Before you embark on a new water treatment system, a water specialist should measure your current water to determine its properties and qualities. A specialist will be able to determine accurate quotes, give recommendations, and provide you with important information about the water you use every day. 

Your representative will take measurements of the temperature, pH level, sediment, and other properties currently in your water system. Then, they will inspect the site and current plumbing system and perform water tests. Try not to let the complex process dissuade you from finding out this valuable information. You are, after all, the one who ultimately decides whether or not you are going to purchase the system. 

Keep in mind; you don’t want to take one professional’s word for it, as anyone can make an honest mistake in measurements. You should get at least three quotes from three different companies before making a decision.

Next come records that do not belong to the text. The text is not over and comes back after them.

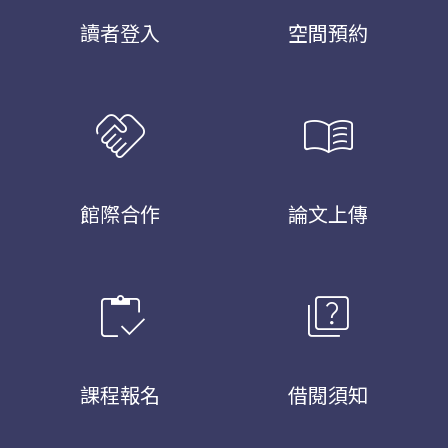
讀者登入
空間預約
handshake
menu_book
館際合作
論文上傳
inventory
quiz
課程報名
借閱須知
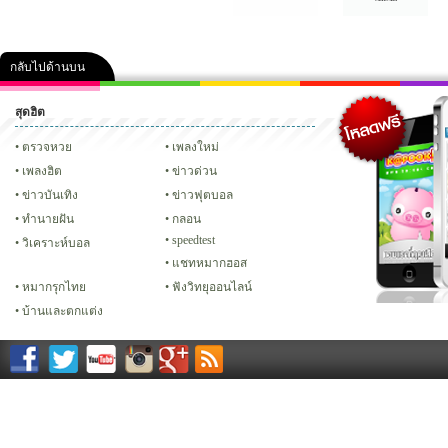
กลับไปด้านบน
สุดฮิต
คลิป
ภาพ
ปฏิทิน 2556
เฟซบุ๊ก
ทวิต
Glitter
ตรวจหวย
เพลงใหม่
เพลงฮิต
ข่าวด่วน
ข่าวบันเทิง
ข่าวฟุตบอล
ทํานายฝัน
กลอน
speedtest
วิเคราะห์บอล
แชทหมากฮอส
หมากรุกไทย
ฟังวิทยุออนไลน์
บ้านและตกแต่ง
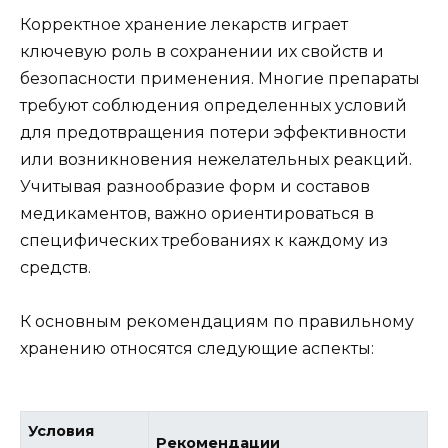
Корректное хранение лекарств играет
ключевую роль в сохранении их свойств и
безопасности применения. Многие препараты
требуют соблюдения определенных условий
для предотвращения потери эффективности
или возникновения нежелательных реакций.
Учитывая разнообразие форм и составов
медикаментов, важно ориентироваться в
специфических требованиях к каждому из
средств.
К основным рекомендациям по правильному
хранению относятся следующие аспекты:
Условия
Рекомендации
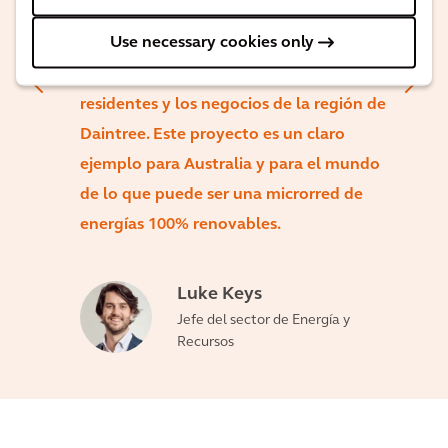
sostenible. Una vez finalizado, el
Use necessary cookies only
proyecto proporcionará energía 100%
renovable y sostenible a las personas, los
residentes y los negocios de la región de
Daintree. Este proyecto es un claro
ejemplo para Australia y para el mundo
de lo que puede ser una microrred de
energías 100% renovables.
Luke Keys
Jefe del sector de Energía y
Recursos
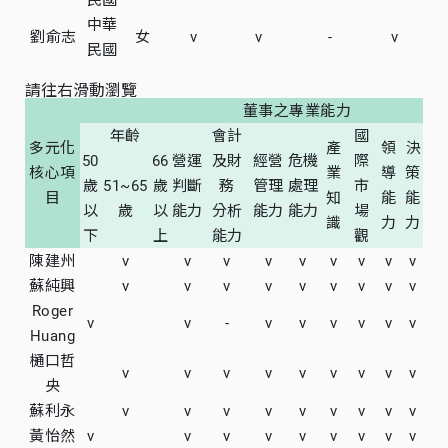
中華
劉俞志
女
v
v
-
v
民國
請往右滑動瀏覽
董事之專業能力
年齡
會計
國
多元化
產
領
決
50
66
營運
及財
經營
危機
際
核心項
業
導
策
歲
51~65
歲
判斷
務
管理
處理
市
目
知
能
能
以
歲
以
能力
分析
能力
能力
場
識
力
力
下
上
能力
觀
陳建州
v
v
v
v
v
v
v
v
v
蘇純興
v
v
v
v
v
v
v
v
v
Roger
v
v
-
v
v
v
v
v
v
Huang
樋口哲
v
v
v
v
v
v
v
v
v
央
蘇利永
v
v
v
v
v
v
v
v
v
黃怡然
v
v
v
v
v
v
v
v
v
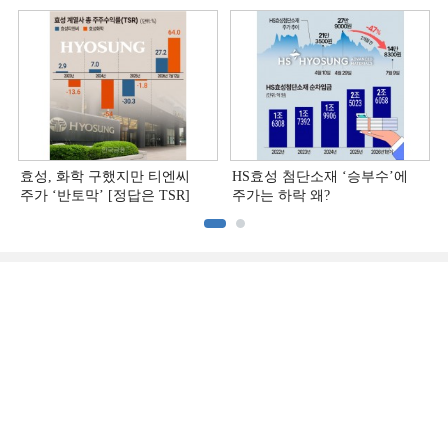
[정답은 TSR]
효성, 화학 구했지만 티엔씨
HS효성 첨단소재 ‘승부수’에
주가 ‘반토막’ [정답은 TSR]
주가는 하락 왜?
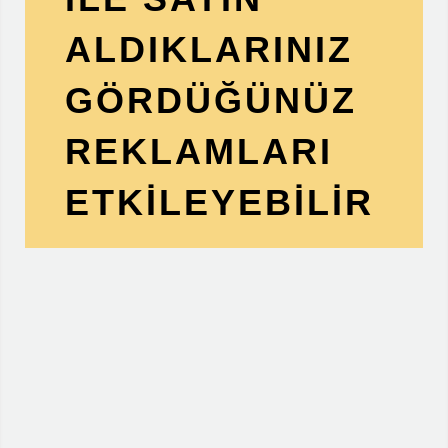
ALDIKLARINIZ
GÖRDÜĞÜNÜZ
REKLAMLARI
ETKILEYEBILIR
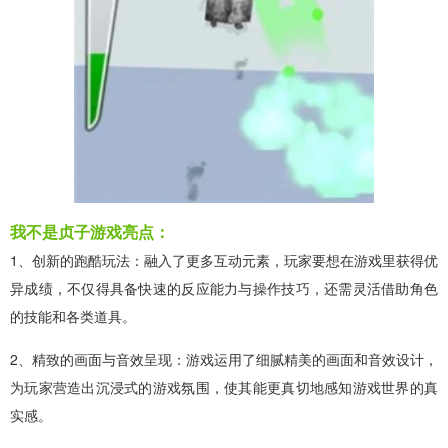
我不是贞子游戏亮点：
1、创新的跑酷玩法：融入了更多互动元素，玩家要想在游戏里获得优
异成绩，不仅得具备快速的反应能力与操作技巧，还需灵活借助角色
的技能和各类道具。
2、精致的画面与音效呈现：游戏运用了细腻精美的画面和音效设计，
为玩家营造出沉浸式的游戏氛围，使其能更真切地感知游戏世界的真
实感。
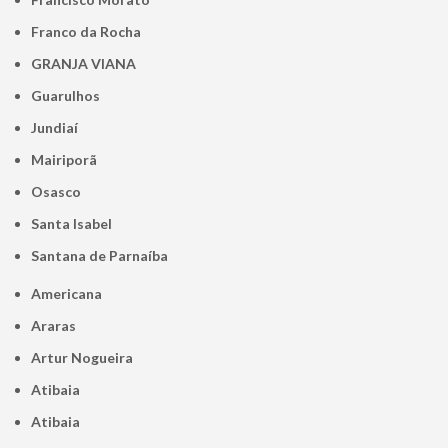
Franco da Rocha
GRANJA VIANA
Guarulhos
Jundiaí
Mairiporã
Osasco
Santa Isabel
Santana de Parnaíba
Americana
Araras
Artur Nogueira
Atibaia
Atibaia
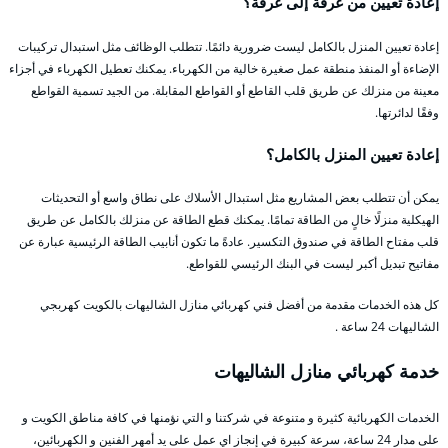
إعادة تعيين من غرفة إلى غرفة؟
إعادة تعيين المنزل بالكامل ليست ضرورية دائمًا. تتطلب الوظائف مثل استبدال تركيبات
الإضاءة أو المنفذ منطقة عمل صغيرة خالية من الكهرباء. يمكنك تعطيل الكهرباء في أجزاء
معينة من منزلك عن طريق قلب القاطع أو القواطع المقابلة. من الجيد تسمية القواطع
وفقًا لدائرتها.
إعادة تعيين المنزل بالكامل؟
يمكن أن تتطلب بعض المشاريع مثل استبدال الأسلاك على نطاق واسع أو التحديثات
الهيكلية منزلًا خالٍ من الطاقة تمامًا. يمكنك قطع الطاقة عن منزلك بالكامل عن طريق
قلب مفتاح الطاقة في صندوق التكسير. عادةً ما تكون أنابيب الطاقة الرئيسية عبارة عن
مفاتيح تبديل أكبر ليست في البنك الرئيسي للقواطع.
كل هذه الخدمات مقدمة من أفضل فني كهربائي منازل الشاليهات بالكويت كهربجي
الشاليهات 24 ساعة .
خدمة كهربائي منازل الشاليهات
الخدمات الكهربائية كثيرة و متنوعة في شركتنا و التي نؤمنها في كافة مناطق الكويت و
على مدار 24 ساعة، سرعة كبيرة في إنجاز اي عمل على يد أمهر الفنين و الكهربائين،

4. Research the Water Treatment Company

Speaking of getting multiple quotes, the best way to find a water treatment company near you is to research your options. Learn more about the water treatment company itself and the equipment they recommend for you by searching online.

Investigate the company thoroughly—a fancy web presence can hide a lot of inadequacies. When you meet them in person, ask general questions about equipment service, maintenance, warranties, and any recommendations if you were to purchase from the company. 

You’ll also want to make sure the company you are interviewing has certified personnel on staff. The National Water Quality Association certifies personnel at six different levels, simplifying the process of identifying credible professionals.

5. Ask Questions

Accurate, updated, and detailed information about your water treatment options is key to finding the right system for you and comparing information and quotes. Once your representative has reviewed and measured your home and is ready to talk with you about your options, be sure to have a list of questions ready.

Here are a few questions you might ask your pro:

  • What kind of water treatment system can I get on my budget?

  • How will water treatment equipment address any water issues I may have? 

  • What chemicals and minerals will my water treatment system filter?

  • What equipment would you recommend for my household’s specific needs, and why?

  • Are there any disadvantages to this treatment system?

  • How do I know that my water is safe to drink and bathe in?

  • Will the treated water in my home affect my water-using appliances?

  • What other options do I have for a water treatment system?

  • What is the protocol for installing, maintaining, and paying for these services?

If you decide to get multiple quotes, we recommend asking the same questions to each professional to gauge the responses equally. You’ll also gain more knowledge of your options this way.

6. Get References

Before you ultimately decide on a water treatment installation company, secure your decision by asking for references from local customers who have used their services. Ask these references about their experiences working with the company, what they liked and didn’t like, and what could be improved to determine whether or not the installers are a good fit for the job.

There are many different options out there for water treatment. Be wary of companies who are willing to provide quotes without measurements or try to push you into a decision. Let them know that you are doing your research and want to learn about the different options tailored to your home—not just any home. 

7. Conduct Multiple Water Tests

Lastly, remember that water quality fluctuates. Water is continuously flowing; rainfall, groundwater tables, changing seasons, and more can all affect the water flowing through your systems. This change can mean the difference between your water tests detecting certain contaminants or not. 

Therefore, you’ll want to perform at least two water quality tests over a few months to accurately determine the quality of your water before you invest in a new water treatment system. You should also perform tests after installing the system to ensure that the installation and system are working as planned.